In a given ecosystem, insurers can play roles of either orchestration or participation. Prime examples of orchestrators are Discovery, which uses partnerships to integrate noninsurance services into the insurer’s realm, and Ping An China, which arranges its ecosystems using its own subsidiaries. Orchestration generally requires a significant outlay of capital and resources, so it isn’t a strategic option for all insurers. Some insurers simply participate in the existing ecosystems orchestrated by others, often gaining access to new sources of leads. Each role has its advantages, and in practice, the roles aren’t clear cut: a single insurer can play both roles at the same time across different ecosystems.
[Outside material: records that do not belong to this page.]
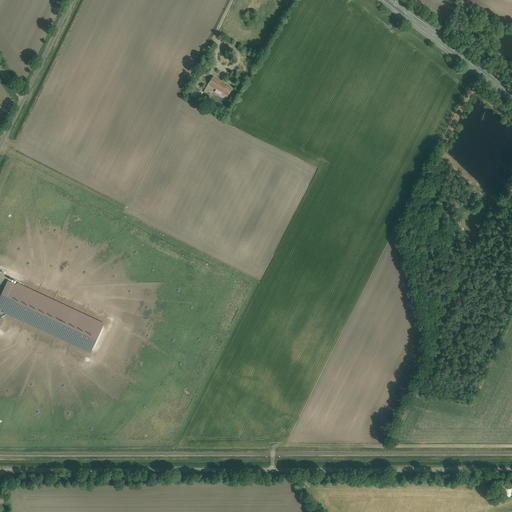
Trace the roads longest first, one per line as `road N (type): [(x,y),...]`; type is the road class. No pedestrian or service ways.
road 1 (unclassified): [(0,471),(511,467)]
road 2 (unclassified): [(0,146),(71,0)]
road 3 (primary): [(511,95),(387,0)]
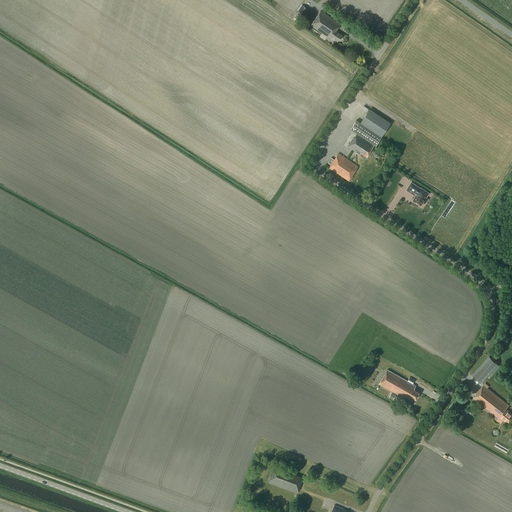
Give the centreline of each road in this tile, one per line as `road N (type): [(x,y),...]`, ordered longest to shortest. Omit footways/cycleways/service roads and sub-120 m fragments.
road 1 (unclassified): [(369,511),(486,338),(494,311),(478,275),(319,167),(319,144),(416,0)]
road 2 (tertiary): [(127,511),(0,465)]
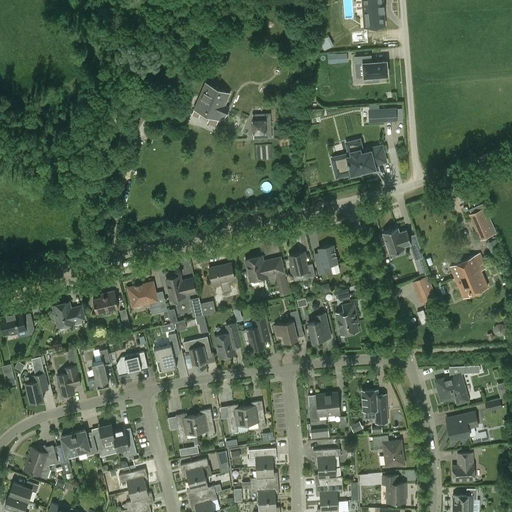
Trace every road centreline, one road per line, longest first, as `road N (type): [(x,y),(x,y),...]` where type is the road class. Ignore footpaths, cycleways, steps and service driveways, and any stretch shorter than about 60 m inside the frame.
road 1 (unclassified): [(0,287),(351,202)]
road 2 (residential): [(416,184),(401,0)]
road 3 (unclassified): [(433,511),(427,426),(402,354)]
road 4 (unclassified): [(402,354),(351,202)]
road 5 (residential): [(0,443),(45,416),(143,393)]
road 6 (residential): [(143,393),(287,366)]
road 7 (residential): [(297,511),(287,366)]
road 8 (residential): [(173,511),(143,393)]
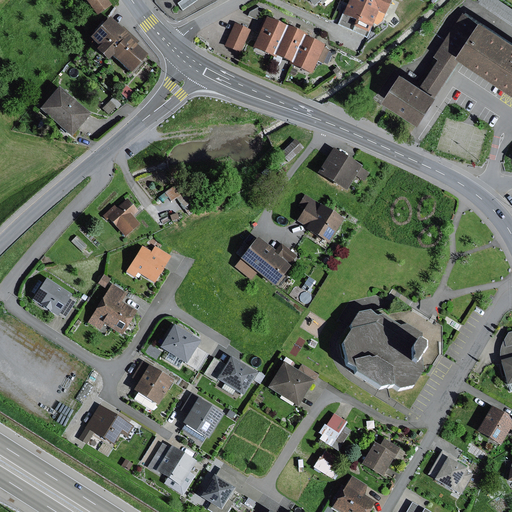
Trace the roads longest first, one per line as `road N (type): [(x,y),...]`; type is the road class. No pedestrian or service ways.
road 1 (residential): [(99,158),(104,175),(13,278),(11,303),(110,368),(124,361),(171,283)]
road 2 (primary): [(479,197),(405,156),(196,66)]
road 3 (residential): [(511,295),(386,511)]
road 4 (unclassified): [(99,158),(196,66)]
road 5 (unclassified): [(0,245),(99,158)]
road 6 (motorway): [(106,511),(0,443)]
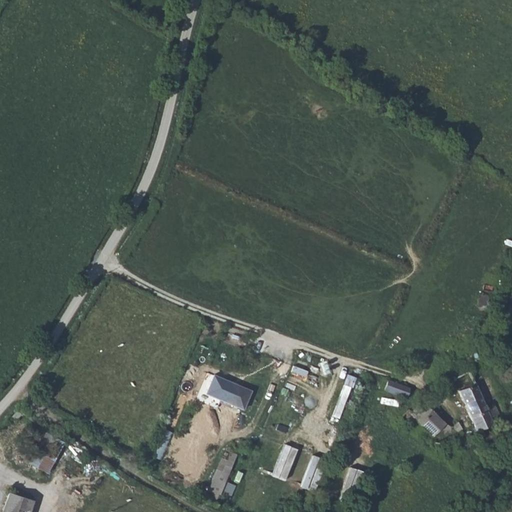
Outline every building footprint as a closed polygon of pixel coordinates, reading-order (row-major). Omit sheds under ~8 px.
[(338,418),(354,376),(347,373),(331,415),(338,418)] [(410,388),(388,381),(385,390),(406,397),(410,388)] [(228,383),(219,404),(242,413),(250,392),(228,383)] [(486,407),(475,383),(456,390),(475,428),(477,433),(493,424),(490,419),(499,413),(494,404),(486,407)] [(407,409),(398,417),(406,425),(412,419),(437,443),(442,437),(449,443),(454,437),(453,435),(462,427),(458,421),(451,425),(442,421),(421,401),(411,412),(407,409)] [(21,414),(18,411),(12,418),(16,421),(21,414)] [(161,459),(173,432),(164,428),(152,455),(161,459)] [(62,443),(42,432),(27,462),(46,473),(62,443)] [(273,476),(287,480),(295,446),(281,443),(273,476)] [(311,454),(301,486),(307,487),(317,456),(311,454)] [(351,502),(362,470),(349,465),(338,497),(351,502)] [(209,493),(221,498),(232,469),(227,468),(224,474),(218,471),(209,493)] [(29,511),(33,501),(9,493),(2,511),(29,511)]
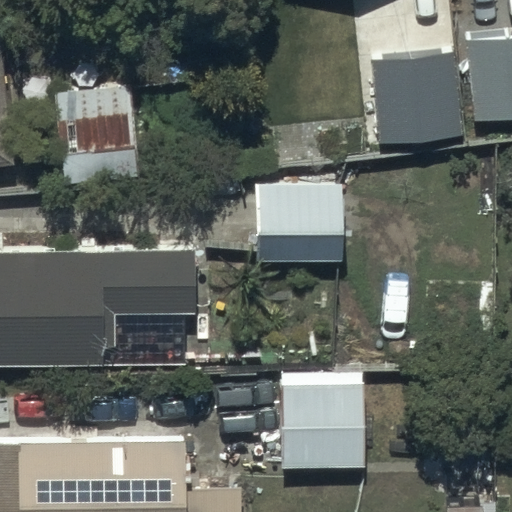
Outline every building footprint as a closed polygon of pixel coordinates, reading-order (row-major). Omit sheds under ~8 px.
[(511,29),(464,34),(471,114),(511,110),(511,29)] [(381,53),(369,54),(377,138),(458,131),(450,47),(437,48),(436,38),(380,43),(381,53)] [(0,47),(0,158),(12,158),(0,47)] [(126,78),(51,87),(61,178),(136,169),(126,78)] [(338,177),(253,176),(253,254),(338,255),(338,177)] [(0,231),(0,361),(182,359),(182,309),(190,309),(189,243),(3,246),(2,232),(0,231)] [(367,438),(366,371),(361,371),(361,365),(278,366),(279,461),(361,460),(360,438),(367,438)] [(0,511),(238,511),(239,482),(182,481),(182,433),(0,433),(0,511)] [(455,497),(441,497),(440,511),(478,511),(478,496),(470,496),(470,484),(455,484),(455,497)]
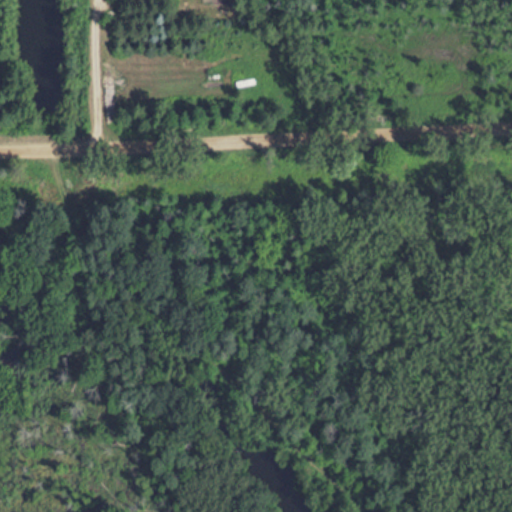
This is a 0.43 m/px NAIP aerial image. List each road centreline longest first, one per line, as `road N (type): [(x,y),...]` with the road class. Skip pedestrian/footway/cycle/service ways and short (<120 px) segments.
road 1 (residential): [(0,150),(511,128)]
road 2 (residential): [(349,511),(323,463),(256,416),(88,259),(27,149)]
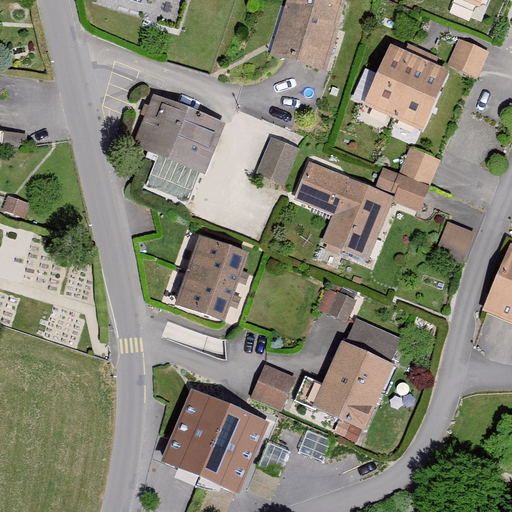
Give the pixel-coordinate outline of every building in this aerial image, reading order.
[(343,0),(288,0),(273,50),(325,65),(343,0)] [(489,50),(460,38),(449,64),(478,76),(489,50)] [(416,55),(394,46),(368,107),(422,130),(448,69),(431,61),(416,55)] [(153,95),(131,143),(207,171),(224,123),(153,95)] [(300,147),(272,136),(257,173),(285,184),(300,147)] [(441,160),(411,148),(402,173),(431,184),(441,160)] [(391,193),(314,161),(300,196),(340,213),(330,237),(367,252),(391,193)] [(422,208),(431,184),(402,173),(393,197),(422,208)] [(8,200),(3,214),(26,222),(31,208),(8,200)] [(448,220),(435,252),(463,263),(476,231),(448,220)] [(202,236),(178,306),(223,321),(231,298),(239,274),(247,251),(202,236)] [(511,243),(509,243),(482,306),(511,318),(511,243)] [(327,287),(318,309),(347,321),(356,300),(327,287)] [(392,360),(341,341),(316,406),(367,425),(392,360)] [(265,364),(251,398),(281,410),(295,377),(265,364)] [(268,420),(198,390),(166,464),(237,494),(268,420)]
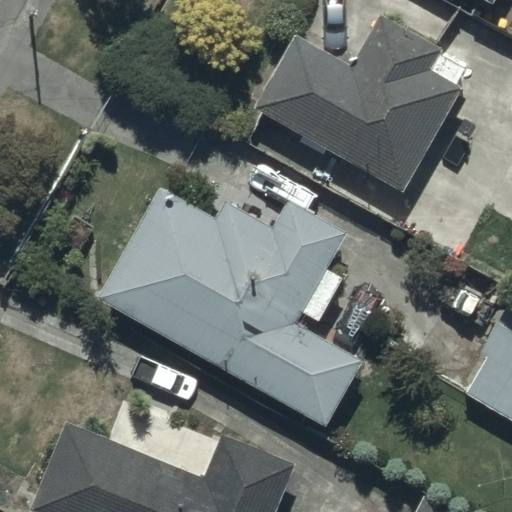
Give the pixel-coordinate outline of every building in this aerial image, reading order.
[(435,43),(374,8),(345,59),(292,29),(251,100),(396,183),(465,65),(433,46),(435,43)] [(271,220),(218,192),(208,211),(156,182),(97,291),(323,414),(358,349),(292,313),(298,303),(318,314),(342,270),(323,259),(342,225),(285,194),(271,220)] [(511,286),(510,286),(476,347),(485,352),(463,391),(511,418),(511,286)] [(113,434),(58,415),(27,506),(43,511),(268,511),(292,457),(219,426),(214,439),(172,425),(176,413),(145,402),(142,410),(124,403),(113,434)] [(457,511),(419,490),(406,511),(457,511)]
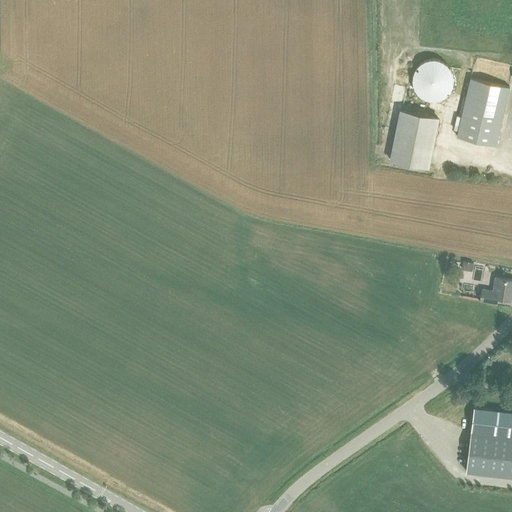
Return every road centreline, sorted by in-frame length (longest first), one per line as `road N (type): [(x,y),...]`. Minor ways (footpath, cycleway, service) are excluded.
road 1 (unclassified): [(274,511),(511,320)]
road 2 (unclassified): [(132,511),(0,438)]
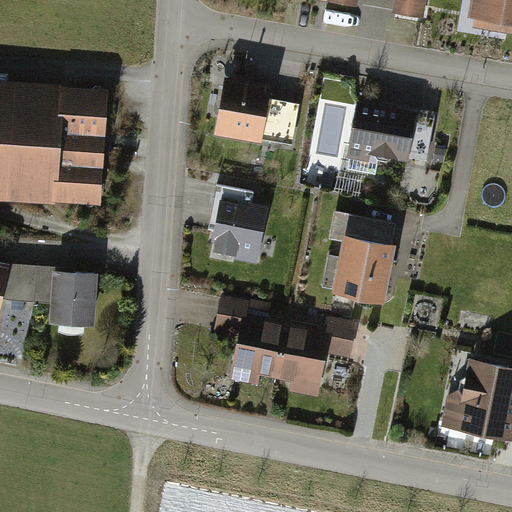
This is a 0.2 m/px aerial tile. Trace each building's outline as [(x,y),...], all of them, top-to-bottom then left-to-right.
[(431,0),(399,0),(398,11),(429,16),(431,0)] [(511,0),(483,0),(479,30),(511,35),(511,0)] [(123,86),(0,78),(0,198),(116,205),(123,86)] [(281,86),(234,78),(225,135),(272,142),(281,86)] [(426,113),(365,102),(354,161),(377,165),(380,152),(418,159),(426,113)] [(265,260),(276,206),(224,195),(213,249),(265,260)] [(389,255),(342,246),(333,294),(380,303),(389,255)] [(24,263),(0,257),(0,318),(11,321),(24,263)] [(110,274),(63,271),(59,322),(106,325),(110,274)] [(257,298),(226,292),(218,331),(245,336),(236,379),(268,385),(270,375),(300,380),(298,391),(328,397),(336,353),(359,357),(366,321),(333,315),(331,328),(254,313),(257,298)] [(511,437),(511,358),(481,351),(472,395),(456,391),(448,424),(511,437)]
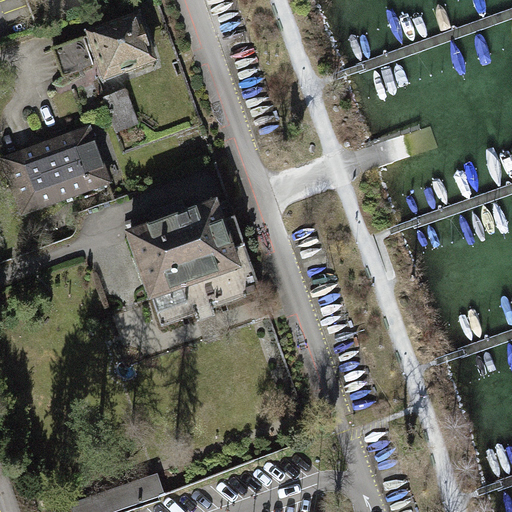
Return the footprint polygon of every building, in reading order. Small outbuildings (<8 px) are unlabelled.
[(154,61),(139,18),(90,35),(106,78),(154,61)] [(84,39),(53,50),(63,77),(94,66),(84,39)] [(109,183),(89,129),(3,161),(24,215),(109,183)] [(153,215),(157,227),(131,236),(161,325),(259,293),(229,202),(187,216),(183,205),(153,215)] [(97,497),(76,504),(79,511),(114,511),(163,495),(156,476),(132,485),(133,487),(97,499),(97,497)]
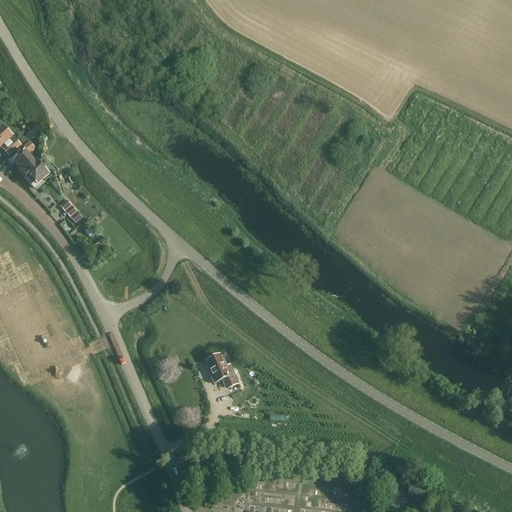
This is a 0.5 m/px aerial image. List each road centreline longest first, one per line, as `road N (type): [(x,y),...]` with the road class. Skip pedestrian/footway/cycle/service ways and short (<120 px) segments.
road 1 (tertiary): [(511,470),(369,392),(174,239)]
road 2 (tertiary): [(174,239),(88,156),(0,25)]
road 3 (unclassified): [(188,511),(104,317)]
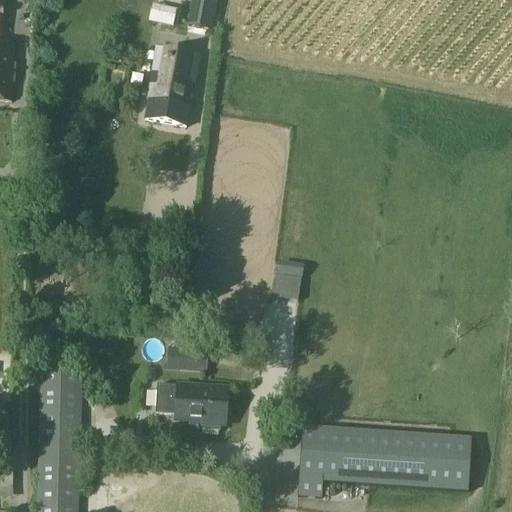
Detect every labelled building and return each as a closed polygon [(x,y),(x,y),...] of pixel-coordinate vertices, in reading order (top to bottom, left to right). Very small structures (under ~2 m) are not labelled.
[(0,0),(0,104),(11,105),(15,46),(2,45),(2,43),(4,0),(0,0)] [(193,0),(187,28),(212,32),(218,0),(193,0)] [(178,26),(179,9),(153,8),(152,25),(178,26)] [(157,52),(144,122),(186,129),(198,59),(157,52)] [(303,267),(278,263),(276,277),(301,281),(303,267)] [(178,373),(205,376),(207,353),(180,351),(178,373)] [(78,511),(81,374),(40,373),(36,511),(78,511)] [(227,392),(176,389),(156,387),(155,416),(174,418),(174,423),(189,424),(189,426),(225,428),(227,392)] [(323,486),(458,495),(468,495),(472,440),(301,428),(297,500),(321,501),(323,486)]
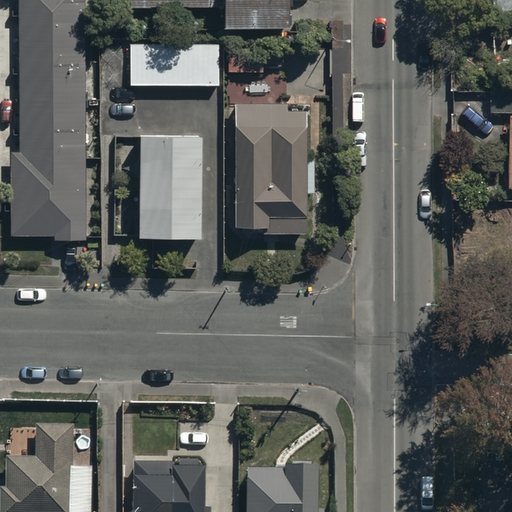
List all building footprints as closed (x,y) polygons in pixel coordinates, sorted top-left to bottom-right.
[(17,0),(19,145),(9,146),(9,231),(52,231),(52,235),(84,235),(83,0),(17,0)] [(129,0),(130,4),(223,4),(223,21),(289,21),(288,0),(129,0)] [(227,39),(227,69),(260,69),(260,39),(227,39)] [(130,41),(130,82),(218,82),(218,41),(130,41)] [(511,84),(491,85),(491,109),(510,109),(509,183),(511,182),(511,84)] [(233,99),(234,220),(262,219),(262,228),(305,227),(304,188),(313,187),(313,154),(307,154),(306,104),(284,105),(284,99),(233,99)] [(198,126),(137,125),(137,229),(197,229),(198,126)] [(72,462),(72,421),(34,421),(34,456),(4,456),(4,485),(0,485),(0,511),(91,511),(92,462),(72,462)] [(134,459),(132,511),(202,511),(204,461),(134,459)] [(317,461),(282,460),(282,467),(246,466),(245,511),(323,511),(323,505),(316,505),(317,461)] [(511,511),(511,475),(484,476),(484,511),(511,511)]
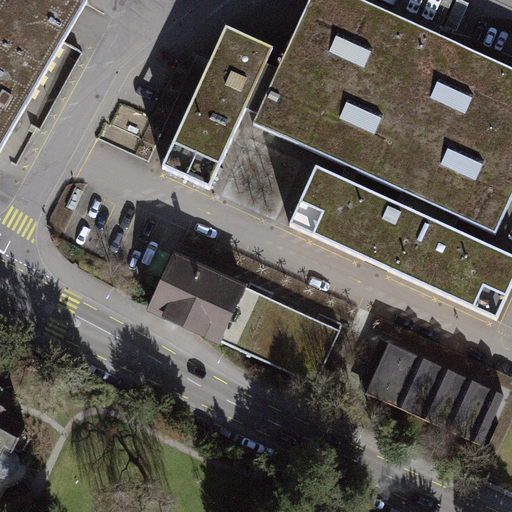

Consequently, many insurance executives are looking beyond industry borders to understand the growing opportunities and threats that come from new partners and competitors in the ecosystems relevant to them, from mobility to healthcare and beyond. They are also expanding their core businesses from aggregation to prevention, mitigation, and related services. Many insurers, however, still struggle to build the technological and organizational foundations, as well as the necessary partnerships, to generate value from their ecosystem approaches. Partnering allows insurers to offset any lack of internal capability in their quests to offer novel products and services.

Another trend, which began in Asia and continues to gather speed, is the rise of “super apps,” such as WeChat. In South Africa, several financial-services players are attempting to follow these approaches, often linking super apps to their reward programs. Discovery has built notable brand strength through its customer-rewards program and is using it to cross-sell a variety of other products, including a recently launched digital bank. First National Bank, Vodacom, and, more recently, Nedbank with Avo are following suit.

The opportunities presented by trends such as remote working, digital interactions, digital shopping, and digital health, which are being accelerated by the pandemic, offer insurers an opening to rethink the potential of even wider ecosystems and partnerships.

A clear action plan and mindset shift for building resilience

The COVID-19 pandemic and its associated recession haven’t changed the game but rather have brought forward—and created greater urgency around—the digitally-enabled future that we were already anticipating and that fintech disruptors have been creating. With customers more ready and willing to say goodbye to old ways of interacting and transacting, there is little point in developing return plans based on the old normal. Insurers should focus instead on developing new organizational abilities to operate within uncertainty, including being ready to change and pivot direction at pace, while also setting long-term plans based on structural shifts. Those insurers with an optimistic, solution-focused mindset that adapt to changing customer expectations and are willing to rethink traditional business models to harness the full promise of digital will be more likely to emerge from the current crisis in a strong position. The key will be to focus on customers and business value, not the COVID-19 pandemic, and to look beyond survival to long-term sustainability.